▸ **文档正文**:
__________________________________________________
可以通过查看作业pod日志观看上述job执行情况：

INFO cli.py:36 -- Job submission server address: http://rayjob-sample-raycluster-xg4mb-head-svc.test1.svc.cluster.local:8265
SUCC cli.py:60 -- ------------------------------------------------
SUCC cli.py:61 -- Job 'rayjob-sample-2m42f' submitted successfully
SUCC cli.py:62 -- ------------------------------------------------
INFO cli.py:285 -- Next steps
INFO cli.py:286 -- Query the logs of the job:
INFO cli.py:288 -- ray job logs rayjob-sample-2m42f
INFO cli.py:290 -- Query the status of the job:
INFO cli.py:292 -- ray job status rayjob-sample-2m42f
INFO cli.py:294 -- Request the job to be stopped:
INFO cli.py:296 -- ray job stop rayjob-sample-2m42f
INFO cli.py:303 -- Tailing logs until the job exits (disable with --no-wait):
INFO worker.py:1405 -- Using address 192.168.6.48:6379 set in the environment variable RAY_ADDRESS
INFO worker.py:1540 -- Connecting to existing Ray cluster at address: 192.168.6.48:6379...
INFO worker.py:1715 -- Connected to Ray cluster. View the dashboard at 192.168.6.48:8265  
test_counter got 1
test_counter got 2
test_counter got 3
test_counter got 4
test_counter got 5
SUCC cli.py:60 -- -----------------------------------
SUCC cli.py:61 -- Job 'rayjob-sample-2m42f' succeeded
SUCC cli.py:62 -- -----------------------------------

由于上述ttlSecondsAfterFinished配置为300s，可以看到300s后 RayCluster自动被释放。

场景二：RayJob中配置Ingress透出Dashboard

在真实运行场景，可能需要查看RayCluster对应的Dashboard更好地查看任务情况，可以通过下述方式透出：

apiVersion: ray.io/v1
kind: RayJob
metadata:
  name: rayjob-sample
  annotations:
    #此annotation必须要加 否则访问dashboard会报404
    nginx.ingress.kubernetes.io/rewrite-target: /$1 
spec:
  entrypoint: python /home/ray/samples/sample_code.py
  # shutdownAfterJobFinishes specifies whether the RayCluster should be deleted after the RayJob finishes. Default is false.
  shutdownAfterJobFinishes: true

  # ttlSecondsAfterFinished specifies the number of seconds after which the RayCluster will be deleted after the RayJob finishes.
  ttlSecondsAfterFinished: 3000

  runtimeEnvYAML: |
    env_vars:
      counter_name: "test_counter"
      
  # rayClusterSpec specifies the RayCluster instance to be created by the RayJob controller.
__________________________________________________
▸ **提取列表**:
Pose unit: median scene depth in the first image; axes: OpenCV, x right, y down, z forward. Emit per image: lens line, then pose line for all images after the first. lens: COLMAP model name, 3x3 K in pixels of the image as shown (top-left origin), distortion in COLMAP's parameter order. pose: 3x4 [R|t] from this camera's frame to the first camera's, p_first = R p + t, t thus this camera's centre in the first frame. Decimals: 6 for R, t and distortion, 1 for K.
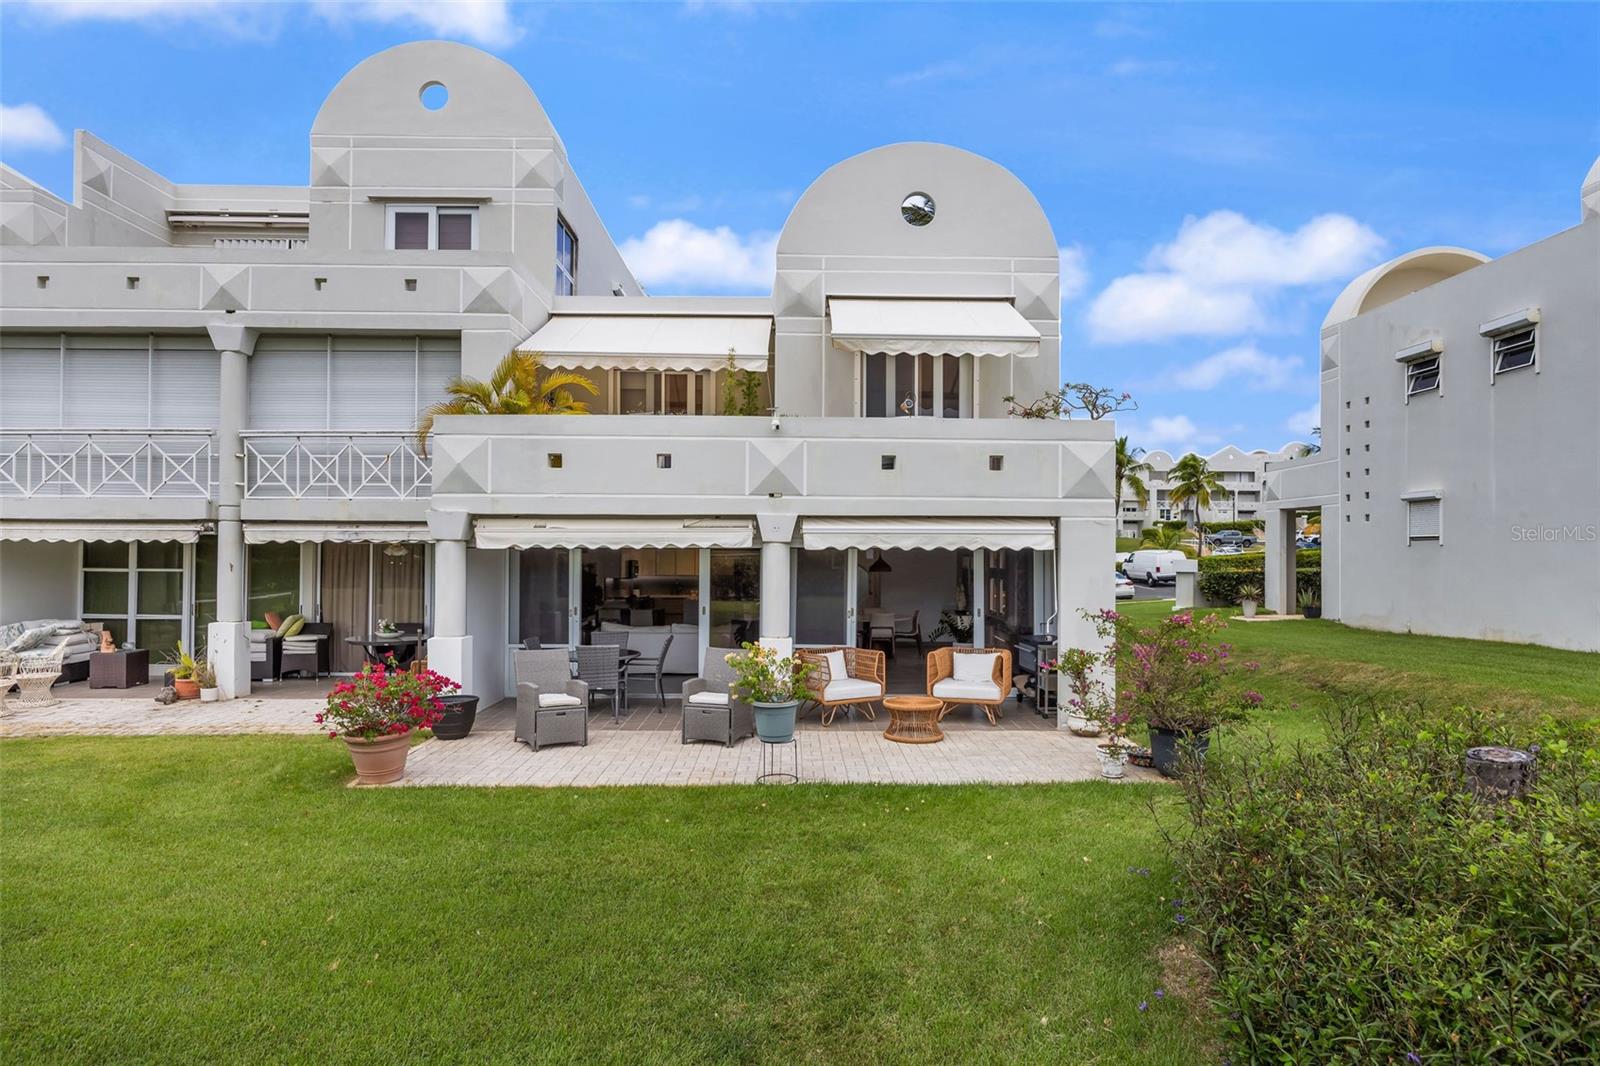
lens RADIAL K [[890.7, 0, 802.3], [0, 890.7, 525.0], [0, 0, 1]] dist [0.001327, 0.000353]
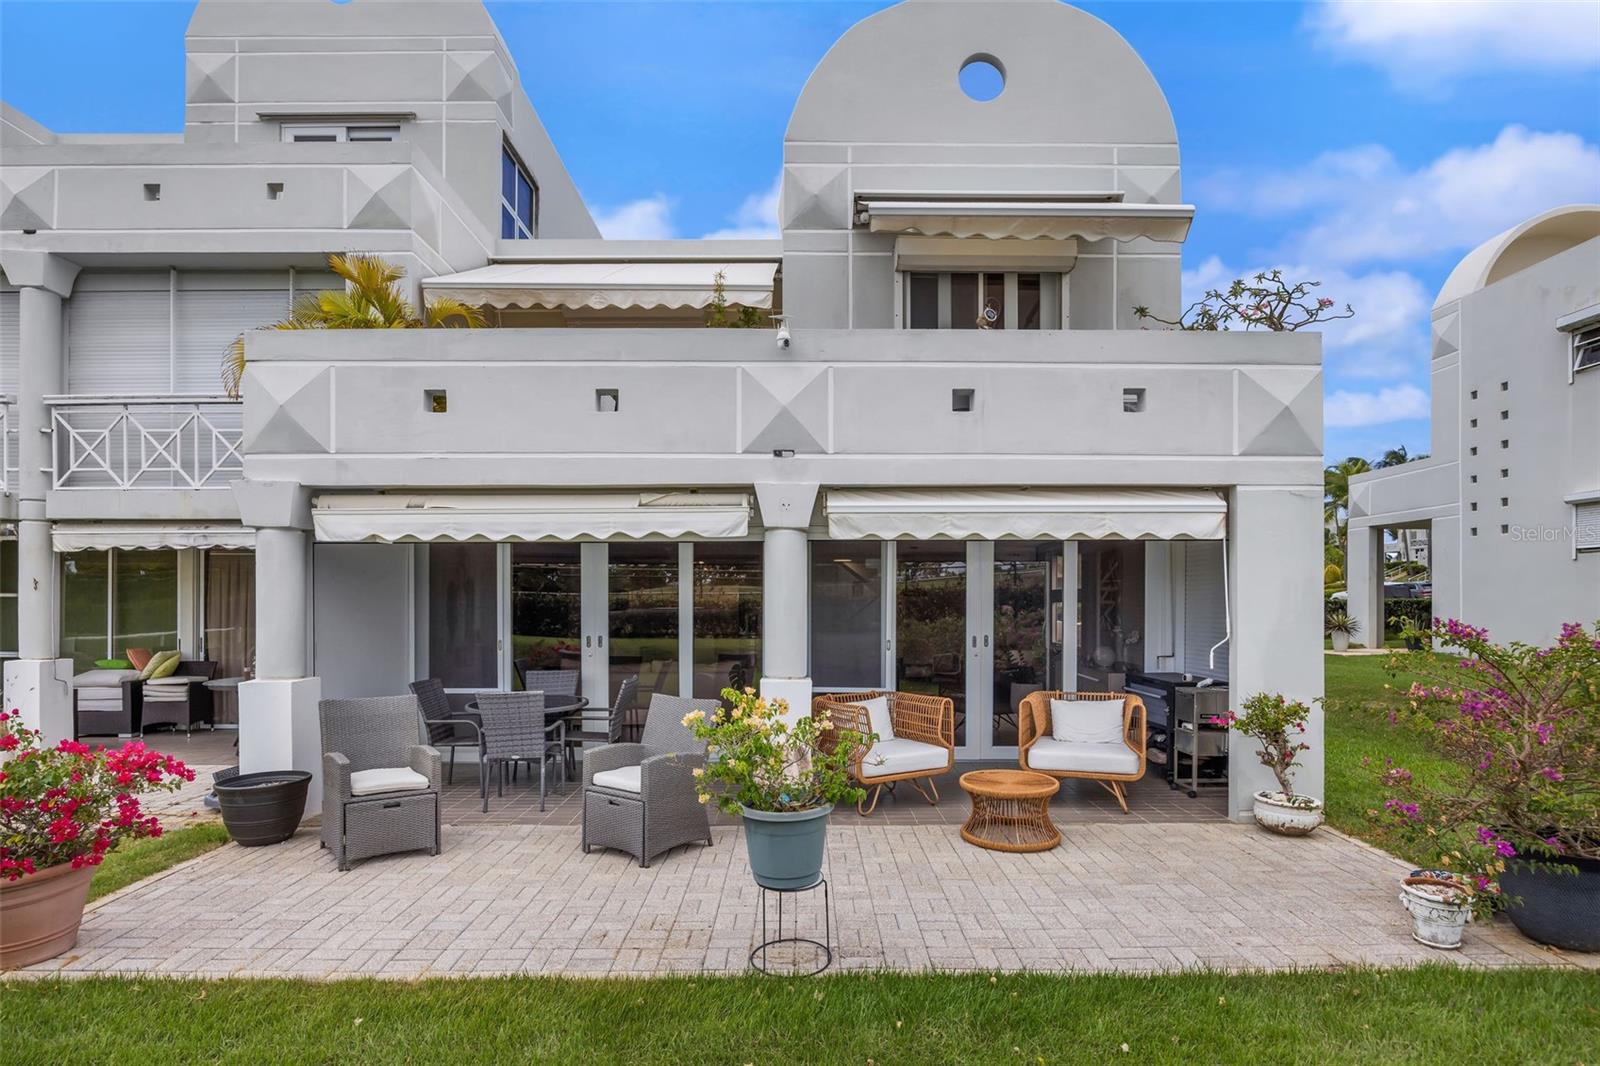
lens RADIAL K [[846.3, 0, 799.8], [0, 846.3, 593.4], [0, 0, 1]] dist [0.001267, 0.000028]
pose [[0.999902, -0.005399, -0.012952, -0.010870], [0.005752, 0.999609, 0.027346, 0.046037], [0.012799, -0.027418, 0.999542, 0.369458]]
__________________________________________________
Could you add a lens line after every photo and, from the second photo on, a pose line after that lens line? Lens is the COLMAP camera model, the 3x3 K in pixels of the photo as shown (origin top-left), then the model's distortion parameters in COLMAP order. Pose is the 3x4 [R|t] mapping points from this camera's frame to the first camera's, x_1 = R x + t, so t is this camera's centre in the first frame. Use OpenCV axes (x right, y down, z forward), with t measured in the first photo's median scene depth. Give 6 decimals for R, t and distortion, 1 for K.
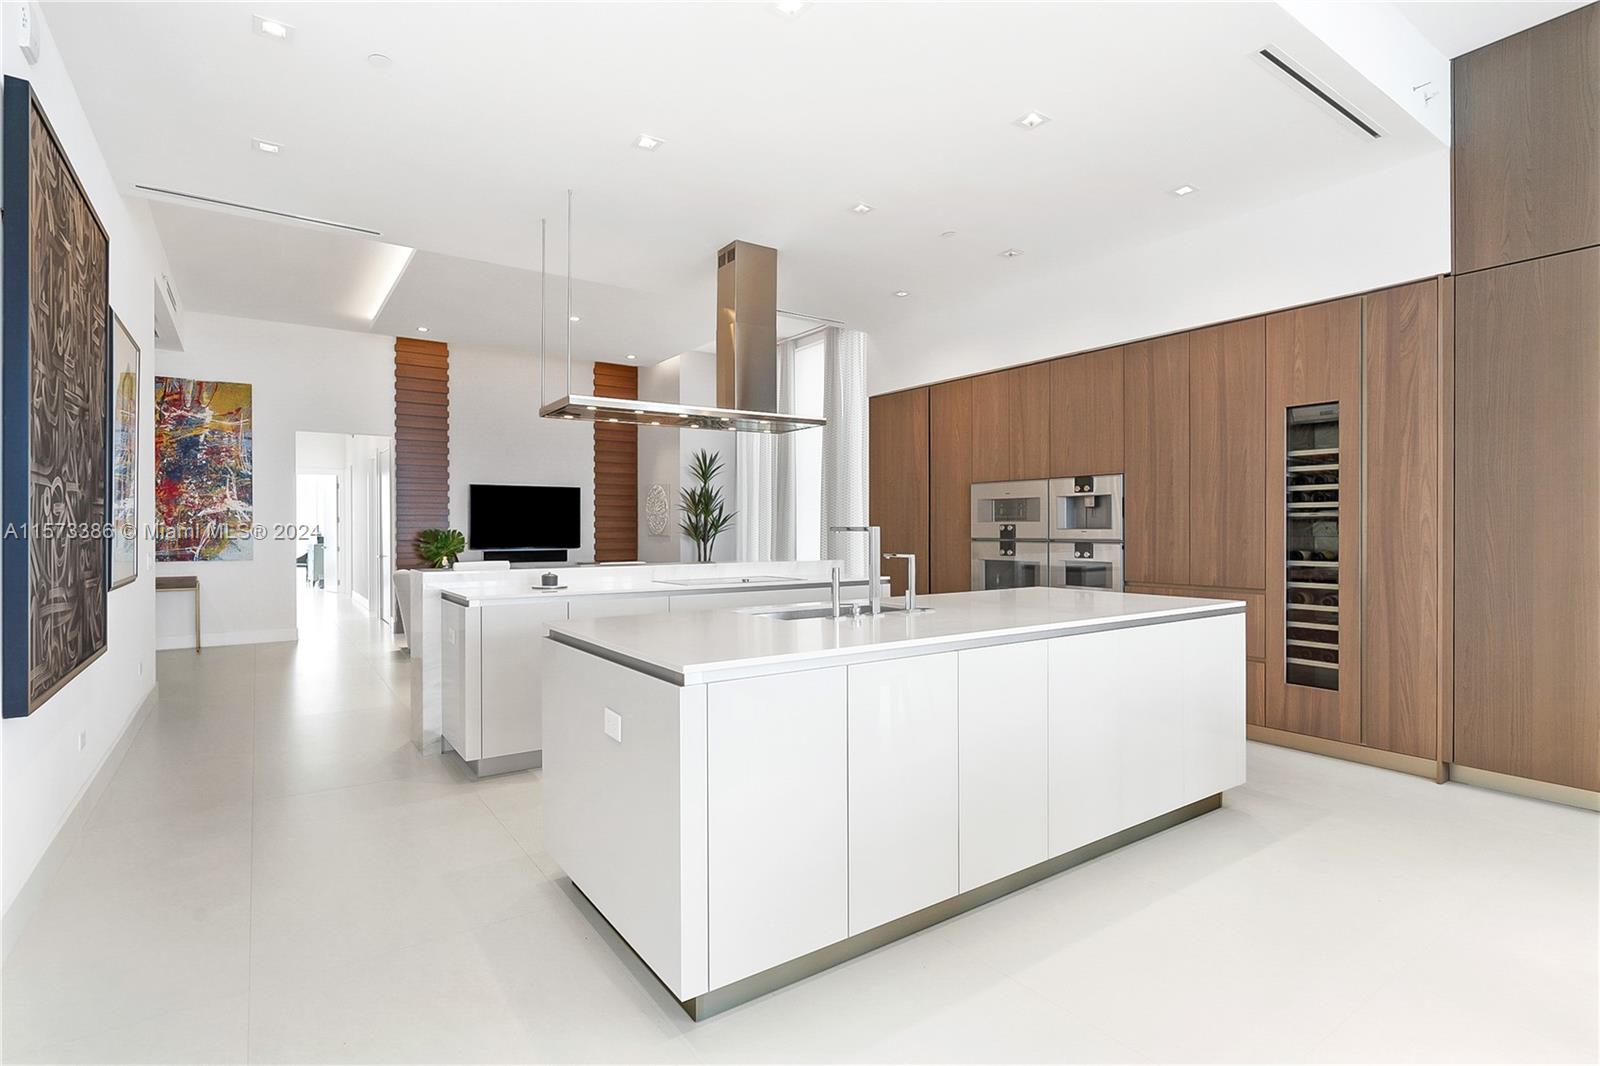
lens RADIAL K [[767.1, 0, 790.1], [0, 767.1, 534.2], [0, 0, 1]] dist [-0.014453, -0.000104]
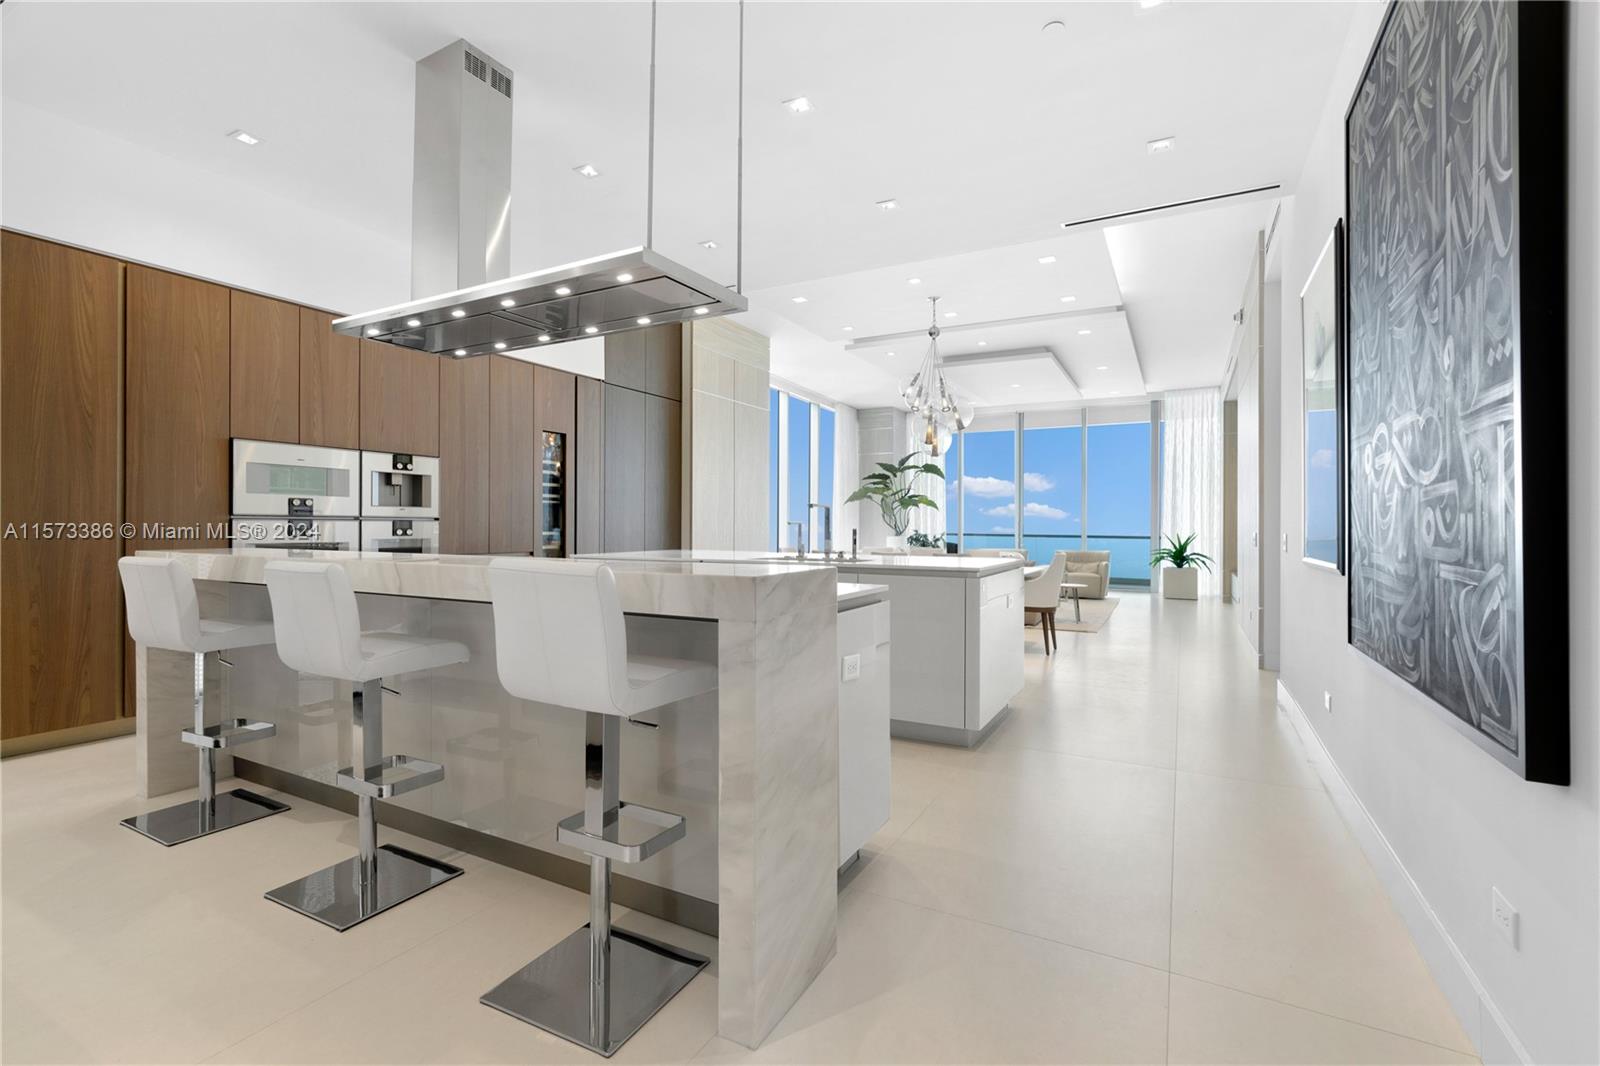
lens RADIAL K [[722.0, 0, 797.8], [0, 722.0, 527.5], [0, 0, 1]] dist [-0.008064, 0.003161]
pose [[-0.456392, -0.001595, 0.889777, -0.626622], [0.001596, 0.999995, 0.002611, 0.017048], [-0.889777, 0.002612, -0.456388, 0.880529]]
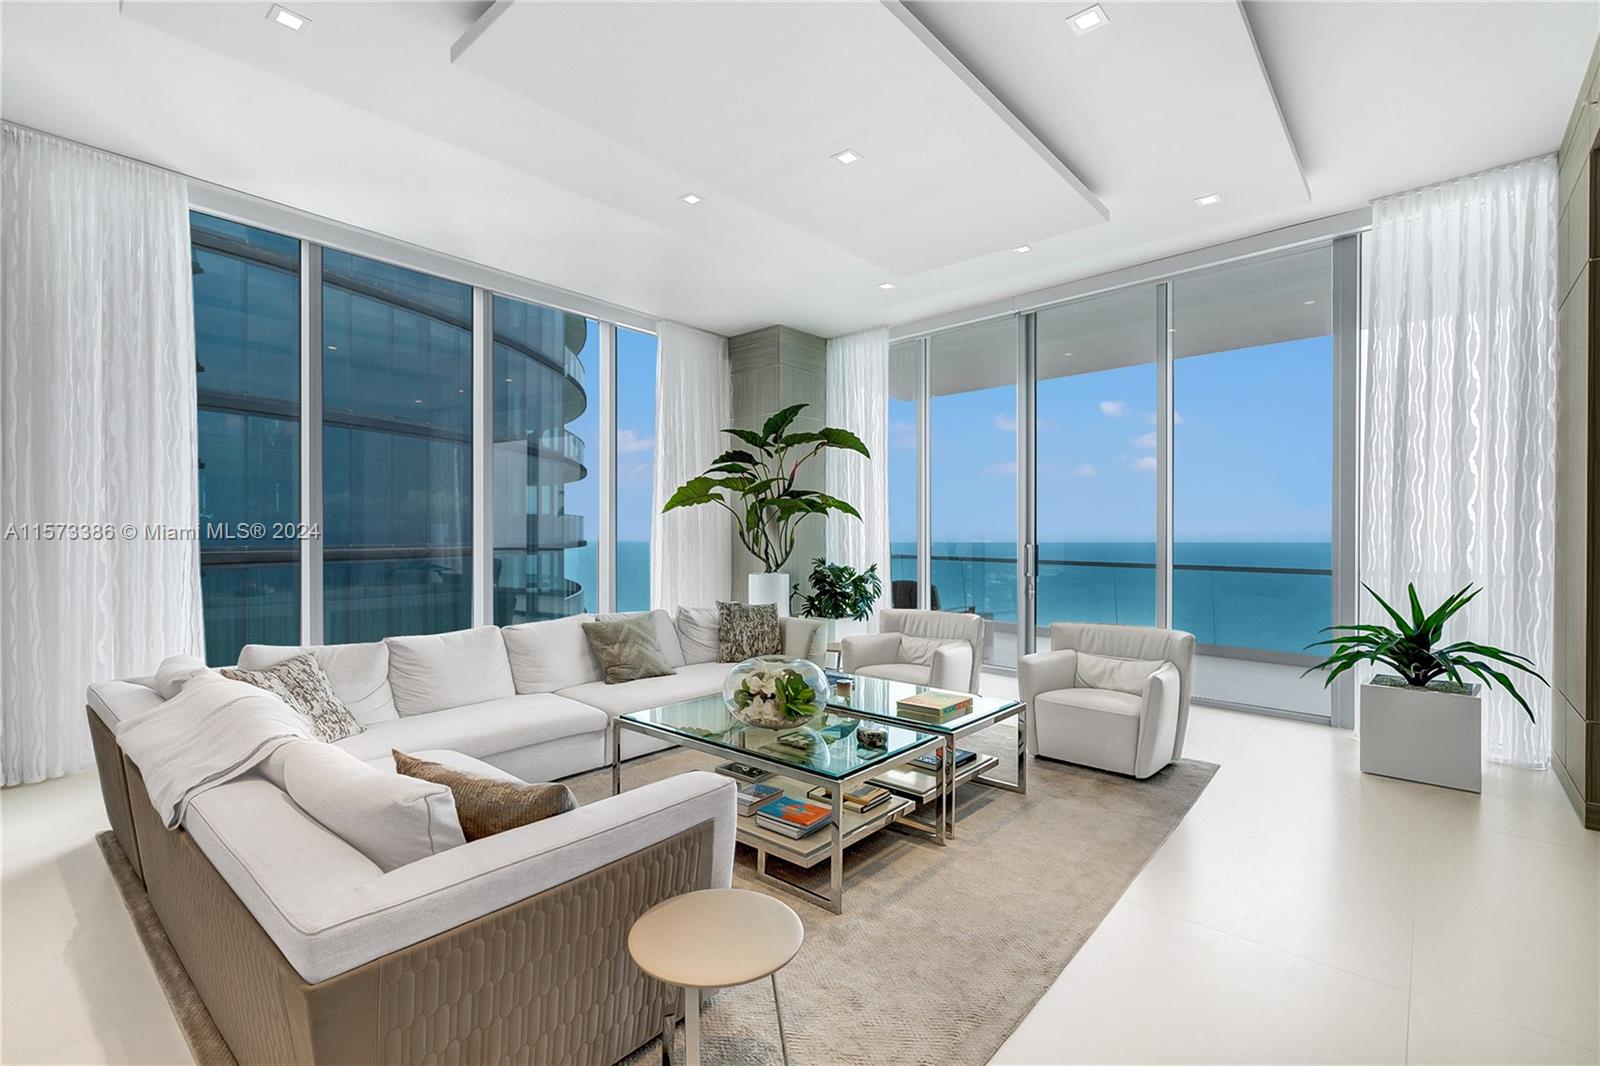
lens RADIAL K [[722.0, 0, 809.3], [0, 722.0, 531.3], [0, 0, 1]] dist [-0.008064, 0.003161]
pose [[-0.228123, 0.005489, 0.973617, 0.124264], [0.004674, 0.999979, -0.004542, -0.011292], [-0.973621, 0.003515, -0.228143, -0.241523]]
__________________________________________________
▸ **任务清单**:
• a. 文档正文的作业日志里出现了哪些 ray job 命令？请连同作业名全部列出。
• b. 请把文档正文中的"由于上述ttlSecondsAfterFinished配置为300s，可以看到300s后 RayCluster自动被释放。"译成英文。
上面的列表在这里用不到。

▸ **按序结果**:
• a.
ray job logs rayjob-sample-2m42f
ray job status rayjob-sample-2m42f
ray job stop rayjob-sample-2m42f

• b. Because the ttlSecondsAfterFinished above is set to 300s, you can see that the RayCluster is automatically released after 300s.